Justice Denise Bellamy might have to hire extra staff to help deliver her final report on the MFP computer leasing scandal. Word is the tome – expected to shed authoritative light on how a $43-million information technology contract ended up costing city taxpayers more than $100 million – comes in at a hefty 1,900 pages.

It’s so long and involved that journalists who want to give it a really good going over before the judge goes public with her findings Monday afternoon, September 12, will have to endure five hours locked up with the document in a committee room at the East York Civic Centre.

Or they can come in some time after 7:30 am and read the “executive summary” to find out what Bellamy has to say about the roles played by former MFP salesman Dash Domi, former budget chief Tom Jakobek, former city treasurer Wanda Liczyk and former City Hall lobbyist Jeff Lyons in the sorry affair that started in July 1999.

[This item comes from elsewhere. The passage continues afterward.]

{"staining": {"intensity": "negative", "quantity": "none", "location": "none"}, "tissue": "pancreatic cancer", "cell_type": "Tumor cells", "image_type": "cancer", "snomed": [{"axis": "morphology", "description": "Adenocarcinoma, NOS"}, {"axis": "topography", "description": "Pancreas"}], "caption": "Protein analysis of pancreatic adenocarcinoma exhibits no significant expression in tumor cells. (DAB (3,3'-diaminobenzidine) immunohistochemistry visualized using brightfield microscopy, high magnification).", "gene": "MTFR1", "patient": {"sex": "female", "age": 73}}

Some observers suggest the report will be anticlimactic and will not recommend the laying of criminal charges, considering that all the aforementioned characters are not longer part of the political scene.

Domi, who earned a $1.2-million commission for snagging the city’s business for MFP, was most recently working for a local moving company and has had trouble paying both his lawyers and his property taxes.

Jakobek, who’s been accused of taking a $25,000 bribe from Domi, has disappeared from the political radar. Liczyk, who fixed it so a former lover got lucrative IT contracts with the city, was last year shown the door by Toronto Hydro.

And Lyons, who peddled his influence with the administration of former mayor Mel Lastman to all sides in the leasing debacle, no longer makes a habit of visiting 100 Queen West. Rumour has it he’s writing his memoirs. He’ll have to wait and see if Bellamy has any new material for him.